TASKS AND EXERCISES
1 - Please retype the column on Rice football from "The Longhorns were" to "pretty. At all." without any changes.
2 - Extend the column on Rice football, picking up right after its final sentence.

READING TEXT
****************************************

My first article for the Thresher sports section was a preview of the football team’s 2015 road game at the University of Texas, Austin. Rice was feeling pretty good about itself. The week prior, the Owls had destroyed FCS team Wagner University 56-16 in the season opener. They were coming off three consecutive bowl appearances and were picked by the conference media to finish second in the Conference USA West Division behind only Louisiana Tech University.
The Longhorns were coming off a brutal loss to the University of Notre Dame. They looked vulnerable. And Rice truly believed it had a chance to beat Texas. At least, head coach David Bailiff said it did.
“We’re dreaming big right now,” Bailiff said. “For us to pull it off, we have to be the best team and not turn the ball over, not get stupid penalties. You can’t go to Austin and have any of that go against you. You know, we’re dreaming big.”
Since those big dreams were crushed in a 42-28 loss in Austin, Rice football has won just eight games. Yes, I can count every Rice football win during my three years working for the Thresher sports section on my own two hands. It has not been pretty. At all.
This is my final column as the Thresher Sports Editor. For those who do not know, I am transitioning to be next year’s co-Editor-in-Chief. I don’t know if this is the last sports column I will ever write for the Thresher, but I know that any contributions I make will be far less regular. As I look back on that press conference that marked the beginning of my tenure with the Thresher, I see a certain irony in all of my work.
I have spent three years writing columns about Rice Athletics. Some have been complimentary, but the majority, especially my most recent piece about the current state of Rice’s men’s sports, have been negative. Yet, despite all of the negativity, those big dreams Bailiff talked about nearly three years ago remain.
There is still hope that Rice can make it onto the national stage. Outside of the baseball team’s dominant run of the late 1990s and early 2000s, that dream has never come true. But that doesn’t mean that it won’t.

****************************************

RECORDED INFORMATION
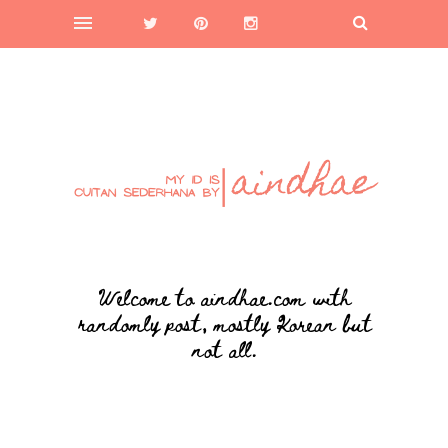
Welcome to aindhae.com with
randomly post, mostly Korean but
not all.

****************************************

ANSWERS TO THE TASKS
1 -
The Longhorns were coming off a brutal loss to the University of Notre Dame. They looked vulnerable. And Rice truly believed it had a chance to beat Texas. At least, head coach David Bailiff said it did.
“We’re dreaming big right now,” Bailiff said. “For us to pull it off, we have to be the best team and not turn the ball over, not get stupid penalties. You can’t go to Austin and have any of that go against you. You know, we’re dreaming big.”
Since those big dreams were crushed in a 42-28 loss in Austin, Rice football has won just eight games. Yes, I can count every Rice football win during my three years working for the Thresher sports section on my own two hands. It has not been pretty. At all.

2 -
Rice Athletics is showing a commitment to winning. It has responded to three disappointing football seasons by replacing its head coach with a young, up-and-coming coach who views Rice’s academics as an asset, not a limitation. It has prioritized the men’s basketball team to the point that its recruiting classes have ranked in the top three in the conference four of the past five years, including, as of today, 2018. Only transfers have impeded the program’s rise. Like it or not, it has yet to extend legendary baseball head coach Wayne Graham’s contract in response to baseball’s declining record.
On the women’s side, women’s basketball recruiting has helped the Owls rise from mediocrity to consecutive postseason tournament appearances and a tournament championship. Soccer, tennis, track, volleyball and swimming have all been consistently good, racking up conference championships and postseason appearances during Athletic Director Joe Karlgaard’s tenure.
And yet, success alone has never been enough for Karlgaard’s department. He has been open about Rice’s desire to rise through the conference ranks, unsatisfied with remaining in C-USA. When the Big 12 opened itself to new applicants, Rice put its name in the running and made the first round of cuts before the league backtracked and decided not to invite new members. The idea of Rice someday being back in a power conference is not as far-fetched as it may currently seem; its academic prowess and potential in the Houston market are assets few other Group of Five schools can boast.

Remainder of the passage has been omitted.